### What this task involves
An exact transcription of all the data is required.

(Entries taken from a collection)
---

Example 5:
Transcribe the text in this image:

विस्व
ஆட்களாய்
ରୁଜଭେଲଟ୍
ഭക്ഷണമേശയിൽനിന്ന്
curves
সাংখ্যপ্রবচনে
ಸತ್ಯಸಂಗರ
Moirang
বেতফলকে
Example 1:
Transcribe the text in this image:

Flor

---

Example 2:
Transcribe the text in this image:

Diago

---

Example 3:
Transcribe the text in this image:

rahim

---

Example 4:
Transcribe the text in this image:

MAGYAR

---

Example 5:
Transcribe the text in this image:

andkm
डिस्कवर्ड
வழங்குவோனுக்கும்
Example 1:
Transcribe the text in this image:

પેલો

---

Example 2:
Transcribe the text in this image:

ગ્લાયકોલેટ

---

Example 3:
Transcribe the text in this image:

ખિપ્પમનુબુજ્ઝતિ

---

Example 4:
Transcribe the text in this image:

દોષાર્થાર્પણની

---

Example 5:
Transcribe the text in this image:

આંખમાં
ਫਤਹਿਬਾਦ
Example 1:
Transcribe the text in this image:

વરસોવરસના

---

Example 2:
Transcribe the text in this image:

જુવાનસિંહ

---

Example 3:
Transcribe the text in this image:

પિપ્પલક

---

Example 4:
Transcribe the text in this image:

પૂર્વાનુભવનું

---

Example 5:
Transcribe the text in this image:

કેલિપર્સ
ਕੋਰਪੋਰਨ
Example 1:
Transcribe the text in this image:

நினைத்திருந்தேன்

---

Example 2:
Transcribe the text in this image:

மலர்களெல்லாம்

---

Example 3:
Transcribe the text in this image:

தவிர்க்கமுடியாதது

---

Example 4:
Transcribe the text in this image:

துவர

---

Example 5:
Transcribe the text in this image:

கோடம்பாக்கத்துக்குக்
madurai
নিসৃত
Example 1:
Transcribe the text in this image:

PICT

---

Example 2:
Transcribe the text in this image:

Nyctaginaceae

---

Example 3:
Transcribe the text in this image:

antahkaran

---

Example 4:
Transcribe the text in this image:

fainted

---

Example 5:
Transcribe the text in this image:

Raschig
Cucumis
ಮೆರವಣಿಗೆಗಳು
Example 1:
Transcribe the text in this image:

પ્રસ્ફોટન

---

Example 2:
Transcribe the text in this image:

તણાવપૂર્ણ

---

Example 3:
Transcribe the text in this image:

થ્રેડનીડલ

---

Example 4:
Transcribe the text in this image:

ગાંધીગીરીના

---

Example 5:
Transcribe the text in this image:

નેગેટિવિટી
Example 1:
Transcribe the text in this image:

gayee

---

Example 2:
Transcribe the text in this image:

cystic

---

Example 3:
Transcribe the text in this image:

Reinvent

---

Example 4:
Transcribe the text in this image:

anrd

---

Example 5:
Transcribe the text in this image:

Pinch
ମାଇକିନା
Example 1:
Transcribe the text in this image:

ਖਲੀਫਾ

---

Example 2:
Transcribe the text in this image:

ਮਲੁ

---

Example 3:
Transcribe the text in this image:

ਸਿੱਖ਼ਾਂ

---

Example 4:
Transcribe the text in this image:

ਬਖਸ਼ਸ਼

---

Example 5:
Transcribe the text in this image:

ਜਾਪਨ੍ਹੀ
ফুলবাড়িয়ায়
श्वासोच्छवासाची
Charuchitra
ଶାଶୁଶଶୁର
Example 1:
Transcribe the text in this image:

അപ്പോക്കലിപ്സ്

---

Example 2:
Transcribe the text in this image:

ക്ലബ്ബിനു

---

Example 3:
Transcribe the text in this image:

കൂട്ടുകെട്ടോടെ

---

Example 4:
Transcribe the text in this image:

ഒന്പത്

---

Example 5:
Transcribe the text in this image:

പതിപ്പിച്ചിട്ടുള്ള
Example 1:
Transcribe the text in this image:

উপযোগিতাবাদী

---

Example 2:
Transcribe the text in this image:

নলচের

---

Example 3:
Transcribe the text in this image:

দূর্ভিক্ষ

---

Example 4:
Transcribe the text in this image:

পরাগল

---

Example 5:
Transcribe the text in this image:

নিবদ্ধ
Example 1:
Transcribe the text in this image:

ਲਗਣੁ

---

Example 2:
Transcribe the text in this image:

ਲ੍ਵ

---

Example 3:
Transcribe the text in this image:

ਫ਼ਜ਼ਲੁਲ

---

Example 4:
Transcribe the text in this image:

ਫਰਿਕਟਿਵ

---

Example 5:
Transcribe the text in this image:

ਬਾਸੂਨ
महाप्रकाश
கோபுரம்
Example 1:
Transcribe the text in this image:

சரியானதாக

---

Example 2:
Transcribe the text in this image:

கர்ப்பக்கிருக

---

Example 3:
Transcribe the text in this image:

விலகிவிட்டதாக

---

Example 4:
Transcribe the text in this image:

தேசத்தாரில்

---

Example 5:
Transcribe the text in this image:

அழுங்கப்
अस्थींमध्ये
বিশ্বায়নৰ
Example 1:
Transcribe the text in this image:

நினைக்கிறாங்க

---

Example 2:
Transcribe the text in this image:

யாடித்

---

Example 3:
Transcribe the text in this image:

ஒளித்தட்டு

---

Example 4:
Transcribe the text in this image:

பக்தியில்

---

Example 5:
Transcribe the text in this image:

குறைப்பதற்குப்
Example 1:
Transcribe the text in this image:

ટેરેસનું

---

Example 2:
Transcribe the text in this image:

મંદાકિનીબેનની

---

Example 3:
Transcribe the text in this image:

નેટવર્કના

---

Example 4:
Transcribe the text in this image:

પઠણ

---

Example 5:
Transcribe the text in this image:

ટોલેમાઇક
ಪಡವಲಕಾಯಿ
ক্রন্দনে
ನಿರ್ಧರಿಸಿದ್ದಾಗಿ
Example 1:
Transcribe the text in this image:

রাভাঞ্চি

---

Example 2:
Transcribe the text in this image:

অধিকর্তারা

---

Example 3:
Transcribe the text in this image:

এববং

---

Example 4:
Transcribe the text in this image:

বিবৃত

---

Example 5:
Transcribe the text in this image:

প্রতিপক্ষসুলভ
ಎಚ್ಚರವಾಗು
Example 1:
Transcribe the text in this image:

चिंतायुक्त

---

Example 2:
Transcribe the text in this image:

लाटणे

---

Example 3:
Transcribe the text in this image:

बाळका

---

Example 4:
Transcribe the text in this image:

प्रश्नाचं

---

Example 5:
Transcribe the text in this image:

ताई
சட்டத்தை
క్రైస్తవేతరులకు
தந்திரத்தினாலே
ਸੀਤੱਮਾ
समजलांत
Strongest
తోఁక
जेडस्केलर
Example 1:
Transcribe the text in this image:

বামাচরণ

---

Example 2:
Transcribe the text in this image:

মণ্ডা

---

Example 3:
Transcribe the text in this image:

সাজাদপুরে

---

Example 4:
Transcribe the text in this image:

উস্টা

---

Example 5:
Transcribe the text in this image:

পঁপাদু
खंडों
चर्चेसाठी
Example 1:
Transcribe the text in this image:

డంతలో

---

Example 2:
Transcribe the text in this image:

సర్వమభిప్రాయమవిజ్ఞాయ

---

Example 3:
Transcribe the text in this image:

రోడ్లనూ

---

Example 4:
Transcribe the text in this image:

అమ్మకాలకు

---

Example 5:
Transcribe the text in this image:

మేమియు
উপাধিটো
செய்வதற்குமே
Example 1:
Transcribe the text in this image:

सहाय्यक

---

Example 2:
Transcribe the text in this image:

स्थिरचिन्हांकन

### Written response
---

Example 5:
Transcribe the text in this image:

विस्व
ஆட்களாய்
ରୁଜଭେଲଟ୍
ഭക്ഷണമേശയിൽനിന്ന്
curves
সাংখ্যপ্রবচনে
ಸತ್ಯಸಂಗರ
Moirang
বেতফলকে
Example 1:
Transcribe the text in this image:

Flor

---

Example 2:
Transcribe the text in this image:

Diago

---

Example 3:
Transcribe the text in this image:

rahim

---

Example 4:
Transcribe the text in this image:

MAGYAR

---

Example 5:
Transcribe the text in this image:

andkm
डिस्कवर्ड
வழங்குவோனுக்கும்
Example 1:
Transcribe the text in this image:

પેલો

---

Example 2:
Transcribe the text in this image:

ગ્લાયકોલેટ

---

Example 3:
Transcribe the text in this image:

ખિપ્પમનુબુજ્ઝતિ

---

Example 4:
Transcribe the text in this image:

દોષાર્થાર્પણની

---

Example 5:
Transcribe the text in this image:

આંખમાં
ਫਤਹਿਬਾਦ
Example 1:
Transcribe the text in this image:

વરસોવરસના

---

Example 2:
Transcribe the text in this image:

જુવાનસિંહ

---

Example 3:
Transcribe the text in this image:

પિપ્પલક

---

Example 4:
Transcribe the text in this image:

પૂર્વાનુભવનું

---

Example 5:
Transcribe the text in this image:

કેલિપર્સ
ਕੋਰਪੋਰਨ
Example 1:
Transcribe the text in this image:

நினைத்திருந்தேன்

---

Example 2:
Transcribe the text in this image:

மலர்களெல்லாம்

---

Example 3:
Transcribe the text in this image:

தவிர்க்கமுடியாதது

---

Example 4:
Transcribe the text in this image:

துவர

---

Example 5:
Transcribe the text in this image:

கோடம்பாக்கத்துக்குக்
madurai
নিসৃত
Example 1:
Transcribe the text in this image:

PICT

---

Example 2:
Transcribe the text in this image:

Nyctaginaceae

---

Example 3:
Transcribe the text in this image:

antahkaran

---

Example 4:
Transcribe the text in this image:

fainted

---

Example 5:
Transcribe the text in this image:

Raschig
Cucumis
ಮೆರವಣಿಗೆಗಳು
Example 1:
Transcribe the text in this image:

પ્રસ્ફોટન

---

Example 2:
Transcribe the text in this image:

તણાવપૂર્ણ

---

Example 3:
Transcribe the text in this image:

થ્રેડનીડલ

---

Example 4:
Transcribe the text in this image:

ગાંધીગીરીના

---

Example 5:
Transcribe the text in this image:

નેગેટિવિટી
Example 1:
Transcribe the text in this image:

gayee

---

Example 2:
Transcribe the text in this image:

cystic

---

Example 3:
Transcribe the text in this image:

Reinvent

---

Example 4:
Transcribe the text in this image:

anrd

---

Example 5:
Transcribe the text in this image:

Pinch
ମାଇକିନା
Example 1:
Transcribe the text in this image:

ਖਲੀਫਾ

---

Example 2:
Transcribe the text in this image:

ਮਲੁ

---

Example 3:
Transcribe the text in this image:

ਸਿੱਖ਼ਾਂ

---

Example 4:
Transcribe the text in this image:

ਬਖਸ਼ਸ਼

---

Example 5:
Transcribe the text in this image:

ਜਾਪਨ੍ਹੀ
ফুলবাড়িয়ায়
श्वासोच्छवासाची
Charuchitra
ଶାଶୁଶଶୁର
Example 1:
Transcribe the text in this image:

അപ്പോക്കലിപ്സ്

---

Example 2:
Transcribe the text in this image:

ക്ലബ്ബിനു

---

Example 3:
Transcribe the text in this image:

കൂട്ടുകെട്ടോടെ

---

Example 4:
Transcribe the text in this image:

ഒന്പത്

---

Example 5:
Transcribe the text in this image:

പതിപ്പിച്ചിട്ടുള്ള
Example 1:
Transcribe the text in this image:

উপযোগিতাবাদী

---

Example 2:
Transcribe the text in this image:

নলচের

---

Example 3:
Transcribe the text in this image:

দূর্ভিক্ষ

---

Example 4:
Transcribe the text in this image:

পরাগল

---

Example 5:
Transcribe the text in this image:

নিবদ্ধ
Example 1:
Transcribe the text in this image:

ਲਗਣੁ

---

Example 2:
Transcribe the text in this image:

ਲ੍ਵ

---

Example 3:
Transcribe the text in this image:

ਫ਼ਜ਼ਲੁਲ

---

Example 4:
Transcribe the text in this image:

ਫਰਿਕਟਿਵ

---

Example 5:
Transcribe the text in this image:

ਬਾਸੂਨ
महाप्रकाश
கோபுரம்
Example 1:
Transcribe the text in this image:

சரியானதாக

---

Example 2:
Transcribe the text in this image:

கர்ப்பக்கிருக

---

Example 3:
Transcribe the text in this image:

விலகிவிட்டதாக

---

Example 4:
Transcribe the text in this image:

தேசத்தாரில்

---

Example 5:
Transcribe the text in this image:

அழுங்கப்
अस्थींमध्ये
বিশ্বায়নৰ
Example 1:
Transcribe the text in this image:

நினைக்கிறாங்க

---

Example 2:
Transcribe the text in this image:

யாடித்

---

Example 3:
Transcribe the text in this image:

ஒளித்தட்டு

---

Example 4:
Transcribe the text in this image:

பக்தியில்

---

Example 5:
Transcribe the text in this image:

குறைப்பதற்குப்
Example 1:
Transcribe the text in this image:

ટેરેસનું

---

Example 2:
Transcribe the text in this image:

મંદાકિનીબેનની

---

Example 3:
Transcribe the text in this image:

નેટવર્કના

---

Example 4:
Transcribe the text in this image:

પઠણ

---

Example 5:
Transcribe the text in this image:

ટોલેમાઇક
ಪಡವಲಕಾಯಿ
ক্রন্দনে
ನಿರ್ಧರಿಸಿದ್ದಾಗಿ
Example 1:
Transcribe the text in this image:

রাভাঞ্চি

---

Example 2:
Transcribe the text in this image:

অধিকর্তারা

---

Example 3:
Transcribe the text in this image:

এববং

---

Example 4:
Transcribe the text in this image:

বিবৃত

---

Example 5:
Transcribe the text in this image:

প্রতিপক্ষসুলভ
ಎಚ್ಚರವಾಗು
Example 1:
Transcribe the text in this image:

चिंतायुक्त

---

Example 2:
Transcribe the text in this image:

लाटणे

---

Example 3:
Transcribe the text in this image:

बाळका

---

Example 4:
Transcribe the text in this image:

प्रश्नाचं

---

Example 5:
Transcribe the text in this image:

ताई
சட்டத்தை
క్రైస్తవేతరులకు
தந்திரத்தினாலே
ਸੀਤੱਮਾ
समजलांत
Strongest
తోఁక
जेडस्केलर
Example 1:
Transcribe the text in this image:

বামাচরণ

---

Example 2:
Transcribe the text in this image:

মণ্ডা

---

Example 3:
Transcribe the text in this image:

সাজাদপুরে

---

Example 4:
Transcribe the text in this image:

উস্টা

---

Example 5:
Transcribe the text in this image:

পঁপাদু
खंडों
चर्चेसाठी
Example 1:
Transcribe the text in this image:

డంతలో

---

Example 2:
Transcribe the text in this image:

సర్వమభిప్రాయమవిజ్ఞాయ

---

Example 3:
Transcribe the text in this image:

రోడ్లనూ

---

Example 4:
Transcribe the text in this image:

అమ్మకాలకు

---

Example 5:
Transcribe the text in this image:

మేమియు
উপাধিটো
செய்வதற்குமே
Example 1:
Transcribe the text in this image:

सहाय्यक

---

Example 2:
Transcribe the text in this image:

स्थिरचिन्हांकन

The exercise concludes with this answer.